# Task instructions:
Update the data below by changing every "slice" to "wedge" and leaving everything else unchanged. Leave the pictures out of your answer.

----

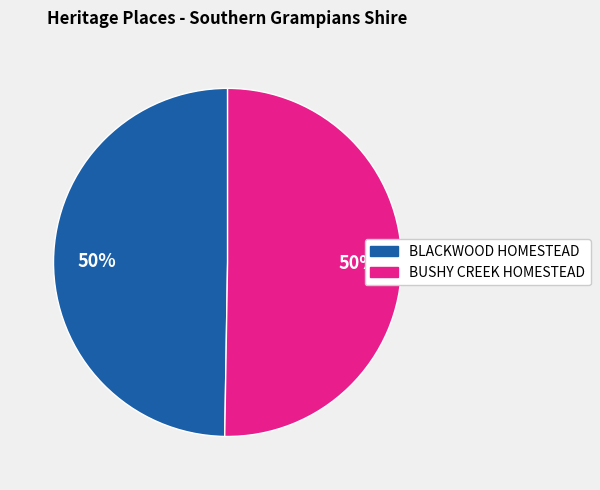

Which slice is the smallest?

BLACKWOOD HOMESTEAD COMPLEX AND CEMETERY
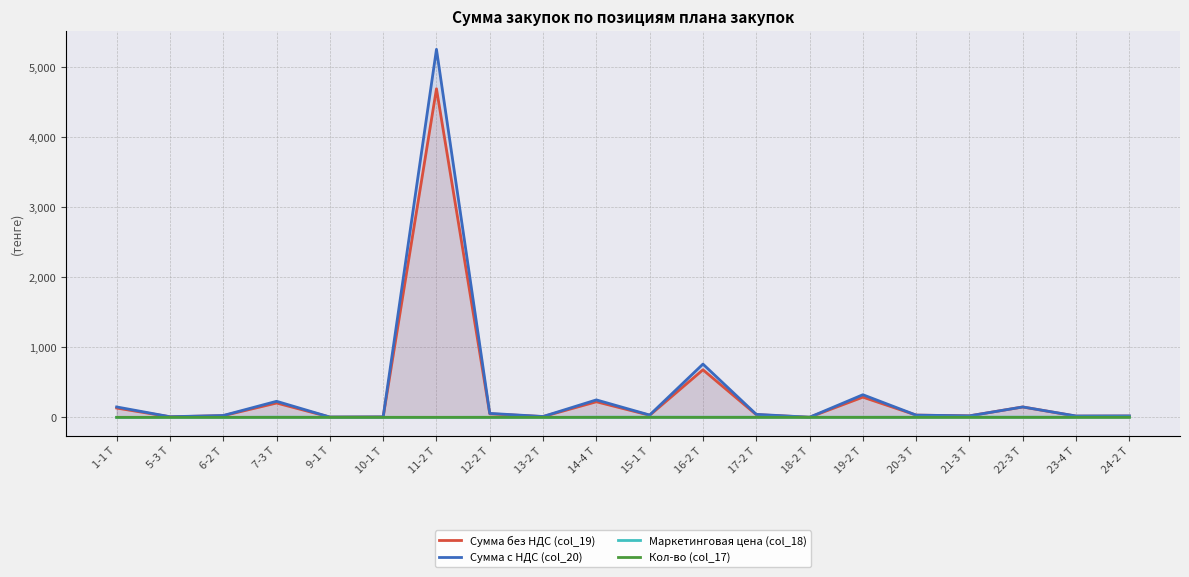

The Сумма без НДС (col_19) series shows 23700000 at 6-2 Т. True or false?

True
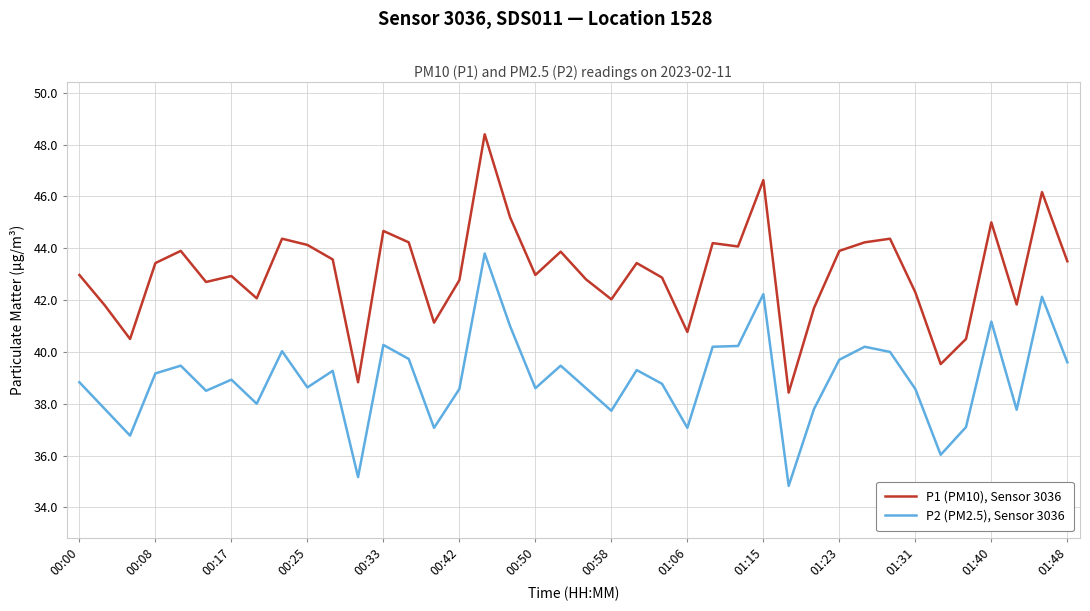

True or false: P1 (PM10), Sensor 3036 and P2 (PM2.5), Sensor 3036 intersect in this chart.

False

----

# The answer:
Which wedge is the smallest?

BLACKWOOD HOMESTEAD COMPLEX AND CEMETERY

The Сумма без НДС (col_19) series shows 23700000 at 6-2 Т. True or false?

True

True or false: P1 (PM10), Sensor 3036 and P2 (PM2.5), Sensor 3036 intersect in this chart.

False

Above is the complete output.